Step #5: Journaling your experience
Just like dreams, if you don’t write down your walk experience – what you noticed, what ideas or inspirations came to you unbidden – it will all vanish back into the ether from where it came, within hours. When you’re new to meditation walking, the “mechanics” of walking and breathing may seem to take center stage, but as you create a routine (I recommend at least once a week) what were previously the mechanics will shift to being the vessel, the channel , the rhythm that keeps you fully focused in the present moment.
What is happening around you matters, regardless if you walk the same path again-and-again, as an experience will never repeat itself. And, what is happening within you matters – every time your life, your thoughts, and your feelings will be at different places.

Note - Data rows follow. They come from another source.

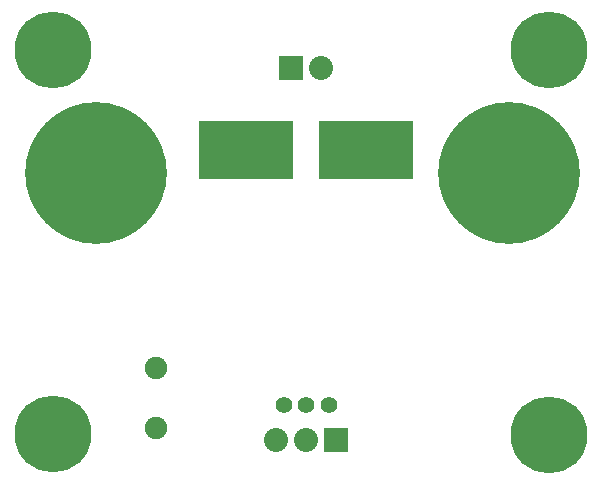
<source format=gbs>
G04 (created by PCBNEW (2013-07-07 BZR 4022)-stable) date 12/08/2014 12:32:08*
%MOIN*%
G04 Gerber Fmt 3.4, Leading zero omitted, Abs format*
%FSLAX34Y34*%
G01*
G70*
G90*
G04 APERTURE LIST*
%ADD10C,0.00590551*%
%ADD11R,0.315X0.1969*%
%ADD12C,0.0551181*%
%ADD13R,0.08X0.08*%
%ADD14C,0.08*%
%ADD15C,0.075*%
%ADD16C,0.2559*%
%ADD17C,0.472441*%
G04 APERTURE END LIST*
G54D10*
G54D11*
X23000Y-14250D03*
X27000Y-14250D03*
G54D12*
X24250Y-22750D03*
X25000Y-22750D03*
X25750Y-22750D03*
G54D13*
X26000Y-23900D03*
G54D14*
X25000Y-23900D03*
X24000Y-23900D03*
G54D13*
X24500Y-11500D03*
G54D14*
X25500Y-11500D03*
G54D15*
X20000Y-23500D03*
X20000Y-21500D03*
G54D16*
X16550Y-10900D03*
X33100Y-10900D03*
X16550Y-23700D03*
X33100Y-23750D03*
G54D17*
X31750Y-15000D03*
X18000Y-15000D03*
M02*

</source>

Flavor all of this with seasonal changes, weather changes and the unpredictability of animals and people and you have an interesting walking adventure. I have walked many of my favorite places hundreds of times and have never had an identical external or internal experience.
So after you’ve come in from your walk, settle back into sitting in silence to reflect on (and journal about) your walk. Think back to your intentions and energy assessment from before the walk. Did you release your negative energy somewhere on the trail? Did you shift into the positive energy that you desired? How would you measure your current energy level (from -5 to +5)? And, how does that compare to where you started out?
Then take time to replay the walk in your mind and journal about:
- What did I notice about me? What did I notice about the environment?
- My body (physical self)
- My thoughts (mental self)
- My feelings (emotional self)
- The environment (season, weather)
- The pathway
- Any people, animals or objects along the way
- What are the top 3 things that I noticed on the walk? Scribble down the 3 things that had the most significance to you on your walk. Then, contemplate what these might mean to/about you if viewed as symbols or metaphors.
- What insights did I have during the silence on my walk? List any creative ideas that came to mind. Then, contemplate if/how you will take action based on these insights.
In upcoming blogs I will share some of my journal entries from walks that I have taken on trails, greenways and labyrinths. For now, don’t be discouraged if your walk seems to be just a “plain old walk” – it takes time and repetition for this practice to become imbued with meaning and creativity.
Sit down and enjoy your fresh-brewed cup of coffee!